◆ REQUIRED WORK: Lay out the lines in the listing from the line with "1. Is it possible to explore Udaipur in o" through the end of the listing as a Markdown table, skipping blank lines. Use two columns: n for the row number and Line for the text of each line.

(Collected data)
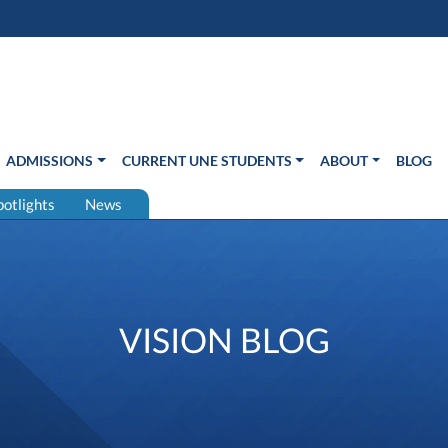
s in new window)
Us
ADMISSIONS
CURRENT UNE STUDENTS
ABOUT
BLOG
potlights
News
VISION BLOG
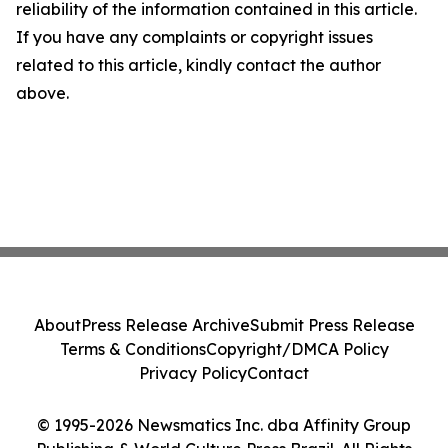
reliability of the information contained in this article.
If you have any complaints or copyright issues
related to this article, kindly contact the author
above.
About
Press Release Archive
Submit Press Release
Terms & Conditions
Copyright/DMCA Policy
Privacy Policy
Contact
© 1995-2026 Newsmatics Inc. dba Affinity Group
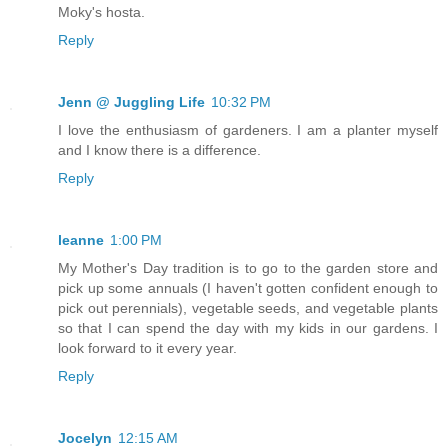
Moky's hosta.
Reply
Jenn @ Juggling Life
10:32 PM
I love the enthusiasm of gardeners. I am a planter myself
and I know there is a difference.
Reply
leanne
1:00 PM
My Mother's Day tradition is to go to the garden store and
pick up some annuals (I haven't gotten confident enough to
pick out perennials), vegetable seeds, and vegetable plants
so that I can spend the day with my kids in our gardens. I
look forward to it every year.
Reply
Jocelyn
12:15 AM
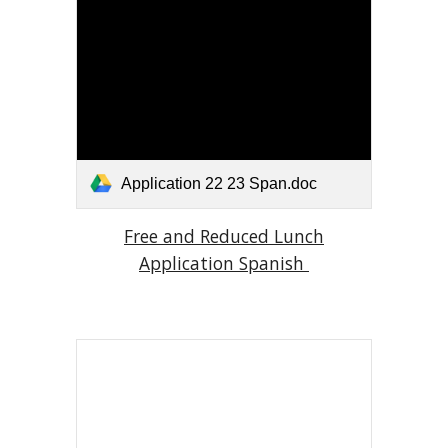
Application 22 23 Span.doc
Free and Reduced Lunch
Application Spanish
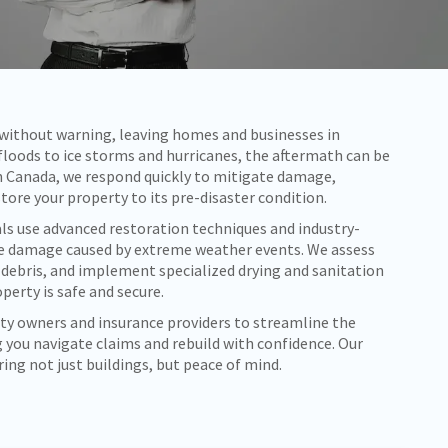
e without warning, leaving homes and businesses in
 floods to ice storms and hurricanes, the aftermath can be
 Canada, we respond quickly to mitigate damage,
store your property to its pre-disaster condition.
ls use advanced restoration techniques and industry-
e damage caused by extreme weather events. We assess
 debris, and implement specialized drying and sanitation
perty is safe and secure.
ty owners and insurance providers to streamline the
 you navigate claims and rebuild with confidence. Our
ng not just buildings, but peace of mind.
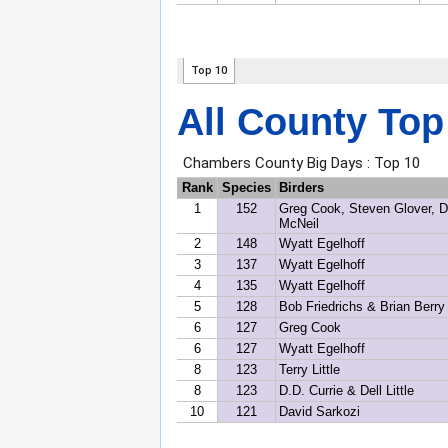
All County Top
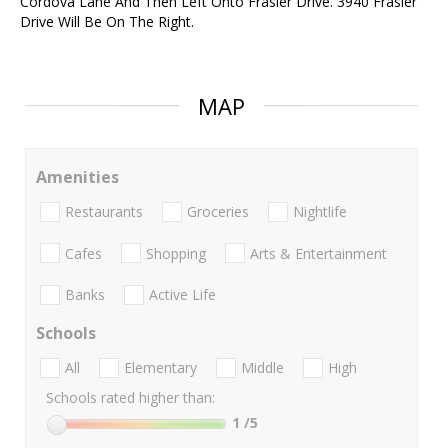
Cordova Lane And Then Left Onto Frasier Drive. 3940 Frasier
Drive Will Be On The Right.
MAP
Amenities
Restaurants
Groceries
Nightlife
Cafes
Shopping
Arts & Entertainment
Banks
Active Life
Schools
All
Elementary
Middle
High
Schools rated higher than:
1
/5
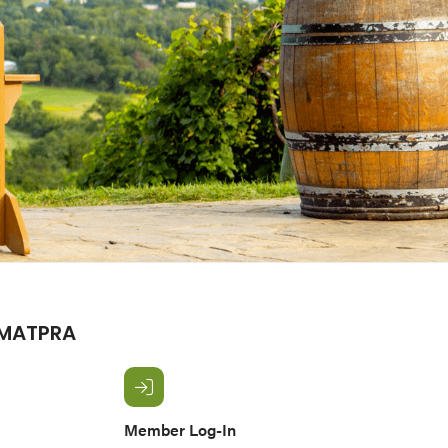
 MATPRA
Member Log-In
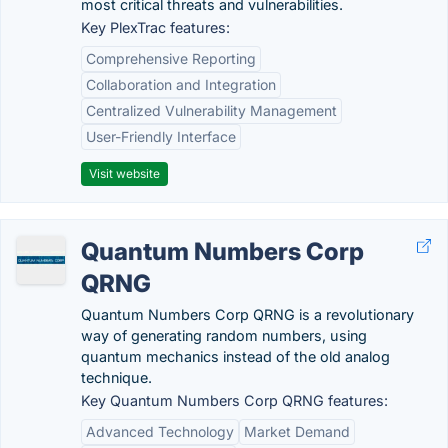
most critical threats and vulnerabilities.
Key PlexTrac features:
Comprehensive Reporting
Collaboration and Integration
Centralized Vulnerability Management
User-Friendly Interface
Visit website
Quantum Numbers Corp
QRNG
Quantum Numbers Corp QRNG is a revolutionary
way of generating random numbers, using
quantum mechanics instead of the old analog
technique.
Key Quantum Numbers Corp QRNG features:
Advanced Technology
Market Demand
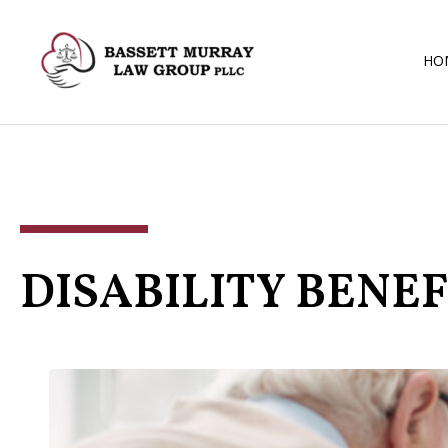
HO
DISABILITY BENEF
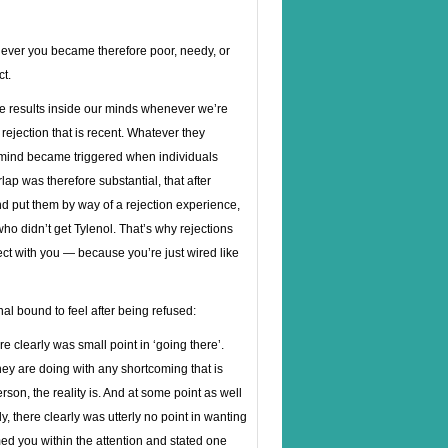
never you became therefore poor, needy, or
ct.
he results inside our minds whenever we’re
rejection that is recent. Whatever they
 mind became triggered when individuals
lap was therefore substantial, that after
nd put them by way of a rejection experience,
o didn’t get Tylenol. That’s why rejections
ct with you — because you’re just wired like
nal bound to feel after being refused:
here clearly was small point in ‘going there’.
hey are doing with any shortcoming that is
erson, the reality is. And at some point as well
tly, there clearly was utterly no point in wanting
ed you within the attention and stated one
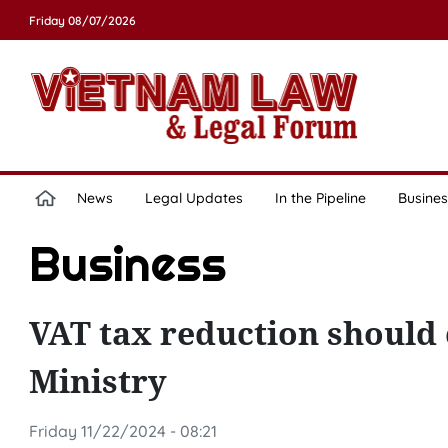
Friday 08/07/2026
News
Legal Updates
In the Pipeline
Busines
Business
VAT tax reduction should 
Ministry
Friday 11/22/2024 - 08:21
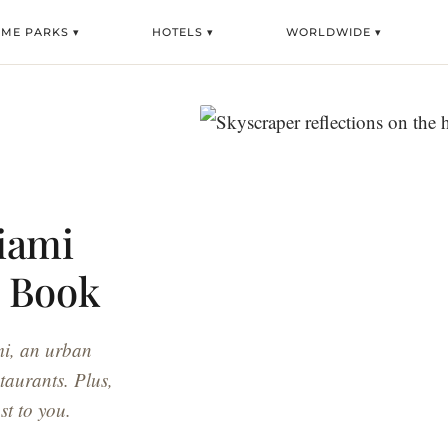
EME PARKS ▾
HOTELS ▾
WORLDWIDE ▾
iami
o Book
mi, an urban
staurants. Plus,
st to you.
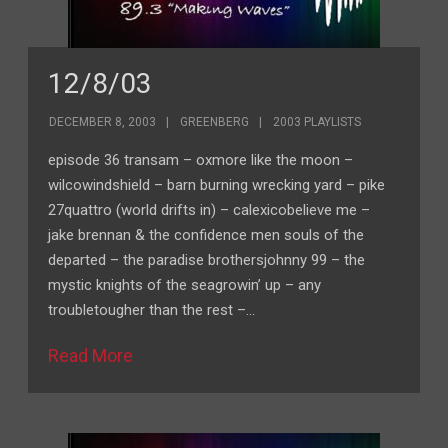
12/8/03
DECEMBER 8, 2003
GREENBERG
2003 PLAYLISTS
episode 36 transam – oxmore like the moon –
wilcowindshield – barn burning wrecking yard – pike
27quattro (world drifts in) – calexicobelieve me –
jake brennan & the confidence men souls of the
departed – the paradise brothersjohnny 99 – the
mystic knights of the seagrowin’ up – any
troubletougher than the rest –…
Read More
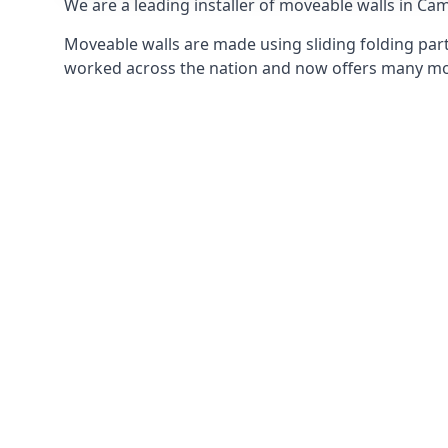
We are a leading installer of moveable walls in Cam
Moveable walls are made using sliding folding part
worked across the nation and now offers many mov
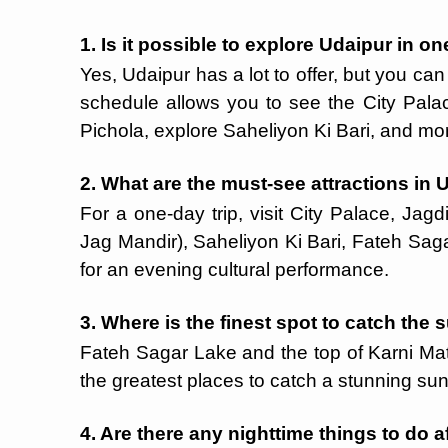
1. Is it possible to explore Udaipur in o
Yes, Udaipur has a lot to offer, but you ca
schedule allows you to see the City Pala
Pichola, explore Saheliyon Ki Bari, and mo
2. What are the must-see attractions in 
For a one-day trip, visit City Palace, Jag
Jag Mandir), Saheliyon Ki Bari, Fateh Saga
for an evening cultural performance.
3. Where is the finest spot to catch the
Fateh Sagar Lake and the top of Karni Ma
the greatest places to catch a stunning sun
4. Are there any nighttime things to do a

◆ ANSWER BOX:
| n | Line |
|---|---|
| 1 | 1. Is it possible to explore Udaipur in o |
| 2 | Yes, Udaipur has a lot to offer, but you ca |
| 3 | schedule allows you to see the City Pala |
| 4 | Pichola, explore Saheliyon Ki Bari, and mo |
| 5 | 2. What are the must-see attractions in  |
| 6 | For a one-day trip, visit City Palace, Jag |
| 7 | Jag Mandir), Saheliyon Ki Bari, Fateh Saga |
| 8 | for an evening cultural performance. |
| 9 | 3. Where is the finest spot to catch the |
| 10 | Fateh Sagar Lake and the top of Karni Ma |
| 11 | the greatest places to catch a stunning sun |
| 12 | 4. Are there any nighttime things to do a |